Comment From: oranagra
i'm ok reverting it, and i'm ok setting a hard coded sensible limit. what do you mean by setting maxmemory-clients to 100? 100 bytes? 100% of maxmeomry?
Comment From: soloestoy
what do you mean by setting maxmemory-clients to 100? 100 bytes? 100% of maxmeomry?
100% of maxmemory... 😅
Comment From: madolson
In this way, even if we revert https://github.com/redis/redis/pull/5454 and do not limit transaction execution during OOM, maxmemory-clients will help disconnect connections with excessive transaction cached commands.
The only thing that I don't like about this behavior is that you'll get a "disconnect" as opposed to an explicit error. Disconnects can be hard to root cause.
Comment From: soloestoy
Disconnects can be hard to root cause.
Good point. Disconnection typically occurs in three situations:
- Network broken
- Client-initiated disconnection
- Server-initiated disconnection
Here, we are particularly concerned with the third case, which is server-initiated disconnection. This can occur when a client times out, exceeds buffer limits, or encounters other issues. Currently, there is no notification to the client about the reason for the disconnection.

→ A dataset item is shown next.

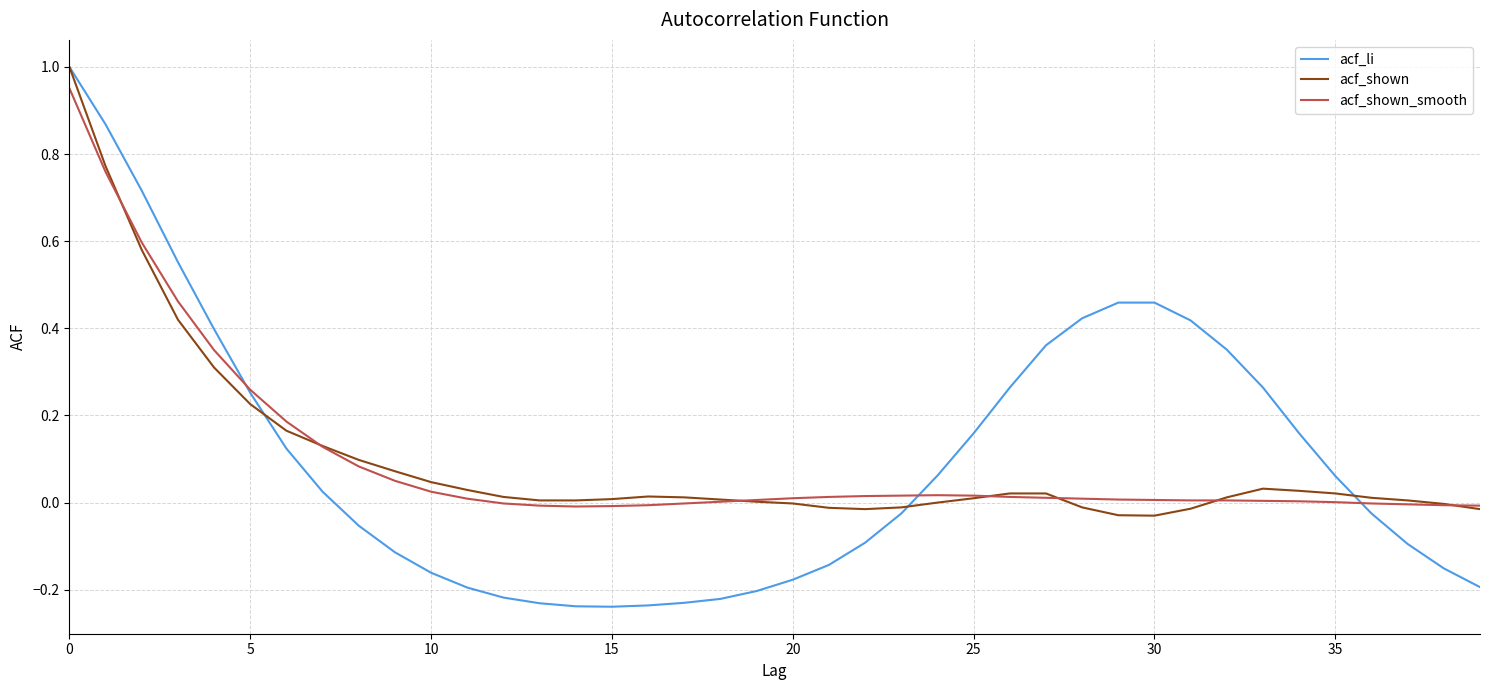

Which series has the widest spread of values?

acf_li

However, there is an interesting exception when a client establishes a new connection. If the number of connections exceeds the maxclients limit, Redis will first reply to the client with "-ERR max number of clients reached" before disconnecting. Maybe we can extend this mechanism (sending the reason to the client before disconnecting) to other scenarios of disconnection.
Comment From: madolson
However, there is an interesting exception when a client establishes a new connection. If the number of connections exceeds the maxclients limit, Redis will first reply to the client with "-ERR max number of clients reached" before disconnecting. Maybe we can extend this mechanism (sending the reason to the client before disconnecting) to other scenarios of disconnection.
We do this for ACL forced disconnection (if you delete your own user for example, you still get the OK before getting the disconnect). This normally causes a slight latency bump, as it's not till the next time the client is pulled out that it's checked and sees it is disconnected.
Comment From: soloestoy
We do this for ACL forced disconnection (if you delete your own user for example, you still get the OK before getting the disconnect). This normally causes a slight latency bump, as it's not till the next time the client is pulled out that it's checked and sees it is disconnected.

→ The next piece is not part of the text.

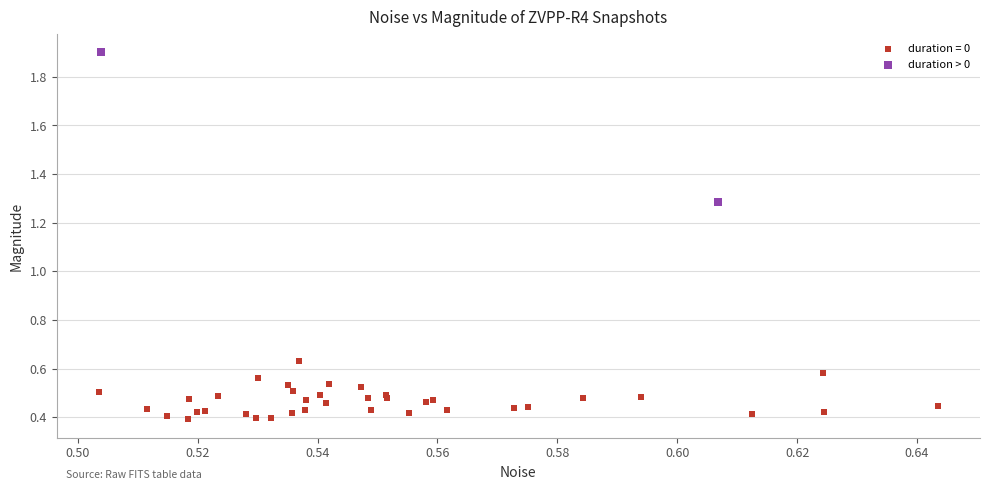

What are all the series names shown in the legend?

duration = 0, duration > 0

Yes, I know, and we have CLIENT_CLOSE_AFTER_REPLY mechanism in place for scenarios such as the QUIT command, CLIENT KILL command, and disconnecting blocked clients when the master becomes replica. However, these mechanisms still rely on satisfying the ping-pong protocol. But in cases like disconnection due to query or output buffer limit, it can lead to exceptional handling of client protocols. I'm wondering if we can have a more general approach to handle such scenarios, perhaps utilizing the PUSH message in RESP3.
Comment From: oranagra
This topic was discussed in a core-team meeting, and our conclusion was that: 1. we wanna disconnect the tie of MULTI state memory usage and the server OOM state. meaning that we'll limit the total memory a single client can queue, and do that unconditionally regardless of the server being OOM or not. 2. we don't wanna add a new config, and we can use the query buffer limit for that. the reasoning is that it's ok to send a single command with huge argument, and it's ok to send a long MULTI queue with many small commands. but it's probably not a practical use case to send a long MULTI queue with many commands carrying a huge argument. 3. when the rules are violated, we think it's ok to disconnect the client (rather than return an OOM error), same as we do on query buffer size exhaustion.
@soloestoy i suppose your PR is closer to that end goal? either way, let's make sure the above reasoning is reflected in the commit comment.